In conclusion, we should point out that the rationalist method suggested by Chomsky is also accompanied by biases and limitations which are not negligible and can be corrected by the use of empirical methods. In particular, this method leaves a large space for the subjectivity of linguists while it overestimates the linguistic skills of speakers. Indeed, the use of grammaticality judgments presupposes that all speakers have a definite and consistent intuition regarding all the sentences in their mother tongue. However, such is not the case. If all English speakers agree that a sentence like “Mary dog her walks” is incorrect in English, whereas the sentence “Mary walks her dog” is correct, judgment will not be so unanimous in the case of complex sentences, as the one mentioned above: “When do you think he will prepare which cake?”. These divergences become problematic as soon as these judgments are used for building a linguistic theory. What is more, while it is likely that many English speakers would reject a sentence such as “He does be working” for being grammatically incorrect, in certain areas of the English-speaking world (such as Ireland), this sentence would be acceptable. By resorting to many different speakers and including them in reference corpora of speakers coming from different geographical areas, corpus linguistics makes it possible to respond to this problem in a much more satisfactory way.

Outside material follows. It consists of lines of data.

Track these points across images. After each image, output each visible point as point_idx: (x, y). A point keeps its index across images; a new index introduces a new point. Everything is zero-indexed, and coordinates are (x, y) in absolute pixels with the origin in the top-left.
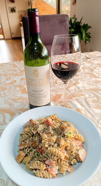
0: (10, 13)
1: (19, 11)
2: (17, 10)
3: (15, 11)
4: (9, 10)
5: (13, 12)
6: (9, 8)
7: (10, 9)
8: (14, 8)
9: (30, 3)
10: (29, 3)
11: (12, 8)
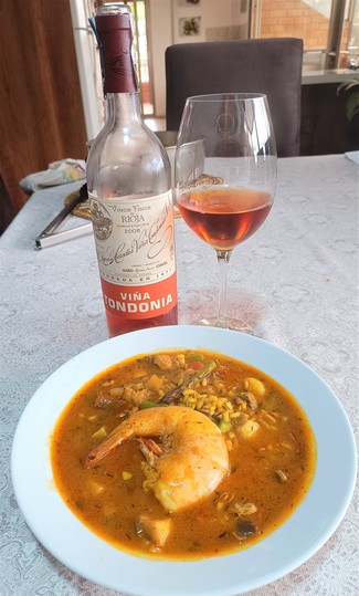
0: (181, 35)
1: (208, 31)
2: (203, 26)
4: (179, 28)
5: (192, 32)
6: (181, 20)
7: (183, 24)
8: (196, 20)
9: (246, 6)
10: (243, 3)
11: (189, 20)
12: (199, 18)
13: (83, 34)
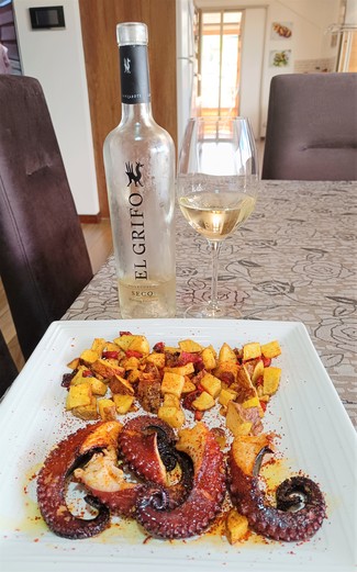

What is more, in many areas of linguistics such as lexicology, language acquisition and sociolinguistics, the idea of relying on the internal judgments of linguists is simply not conceivable. No one can study children’s language by remembering how he or she spoke as a child, or make assumptions about language differences between men and women by imagining how he or she would speak if he/she were a man or a woman. In all these fields, the use of text corpora has been obvious for a long time and corpora use was never interrupted as a result of Chomsky’s work. The paradigm shift in recent decades has taken place in areas where it is conceivable to use a purely rationalist methodology, for example syntax.

Finally, it is important to remember that the role of linguistic theory and the intuition of researchers is not absent in most corpora studies. Indeed, a majority of linguists consider corpora studies as a tool, making it possible to validate or invalidate hypotheses on language, formulated in advance, on the basis of scientific literature and their linguistic intuitions. We will see many examples of this approach (empirical validation) throughout this book. This corpus-based research approach is opposed to an approach which considers corpus data as the only point of reference, both in a theoretical and a methodological sense. In this approach, linguists begin their research without an a priori and simply let hypotheses emerge from corpus data (this is called a corpus-driven approach). This approach is almost unanimous among linguists working with an empirical methodology. On this point, we agree with Chomsky’s metaphorically explained opinion where he states that working with linguistics in this way would be the equivalent for physicists of hoping to discover the physical laws of the universe by looking out of their window. Observing data without a hypothesis often leads to not being able to make sense of data. It is for this reason that the approach that we will adopt in this book corresponds to a corpus-based approach, considering these as available tools for linguists to be able to test their hypotheses.